Monday, April 29, 2019

Four Data Integration Design Questions to Ask

We get requests to move data between custom systems regularly, even within systems. I was advising a client on something fairly simplea collection of tables out of one vendor system to feed anotherand I thought I'd make a blog post out of the array of questions that always come up.

Regardless of the strategy for data movement, whether it be:
  • SQL Server Integration Services (SSIS) locally or in Azure Integration Runtime (IR)
  • Stored procedures
  • SQL replication
  • Secondary readable Availability Groups
  • Azure Data Factory 2.0 (not 1.0, oh goodness, never 1.0)
  • Transactional movement featuring message queues or APIs
  • Any streaming solution
  • ETL or ELT
  • Any other kind of transformation I'm forgetting to mention
The following questions should be asked before designing a data movement plan.

(There are no correct answers to these questions of course, but you must be able to determine the answers from the business case.)

1. What is the latency requirement for the changes from the data source(s) to be copied to the destination?
Common answers: Instantly, no longer than 5 min, or 30 min, or nightly.

2. How many rows are expected to change in the source(s) in a given time period? 
Common answers: Anywhere from few rows per month to all/most the rows in a table every day.

3. What types of data changes are performed in the source(s)? 
Is the source data inserted, updated, and/or deleted? 

4. Do we have a reliable way to identify "the delta"? 
How do we know which rows have changed, including hard deleted rows (vs soft deleted rows)?

Let's dive more into the last question, because this is where the design meets the implementation method. There's a reason we always design tables with an IDENTITY column and some basic auditing fields.

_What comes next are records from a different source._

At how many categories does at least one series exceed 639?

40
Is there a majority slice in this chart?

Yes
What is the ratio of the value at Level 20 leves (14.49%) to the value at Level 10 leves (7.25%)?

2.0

First off, a truncate/insert strategy is not scalable. I have redesigned more of these strategies than I can remember, often because of database developer myopia. A truncate/reinsert strategy, even a bulk insert strategy, will inevitably outgrow its time boundary identified in Question 1. Don't waste your time and resources on such a strategy, you need to identify a way to find out what changed the in data source now.

But what if we don't or can't trust the application to always modify a "ChangeDate"? This is certainly the easiest way to know if the row has changed, but what if the original table wasn't designed with such a field? We should consider whether we can alter the data source(s) with useful, built-in SQL Server features like Change Tracking (CT), Change Data Capture (CDC), or a more recently-introduced feature called Temporal Tables. The latter can provide a reliable, built-in modified date and row history, transparent to applications. All of these strategies are well documented and have easy to use labs available.

Each of these solutions is very useful and recommended in its use case, and much preferred over a trigger-based system which will add complexity and overhead to transactions. A "pull" of recent changes is much preferred for most scenarios over a "push" of each change inside the transaction.

Caveats remain howeverand this came up with a recent clientthe impact on future updates/patches for databases must account for implementations of CT, CDC, or Temporal Tables. The same caveats apply to replication (useful in spots) and database triggers. Don't enable these SQL features without consulting with and advising the maintaining developers on the potential impact and need for testing.

One more crucial factor often overlooked as part of Question 4 are the intermediate transactions, especially in the case of less-than-instant data movement. If a row changes from status 1, to status 2, to status 3, can we just send over the row state with status 3? Or must we apply an insert for status 1, an update for status 2, and then another update for status 3 to the destination? This could be a major problem if the destination has an indirect dependency on evaluating the status changes; for example, to calculate the durations between statuses.

I once designed a data warehouse for tracking the performance of auditors, and we were analyzing the workflow for the bottlenecks in a 20-step process. Each of the 20 steps and its corresponding row state and time stamp were the whole point of the analysis. This demanded some sort of row-versioning in the data source. Not all change detection strategies work for this, however. Change Tracking, for example, would not suffice. Know your solutions!

You shouldn't move forward with any data movement design before answering these questions.

Are there any other common questions you'd ask for before deciding on a plan for a project like this?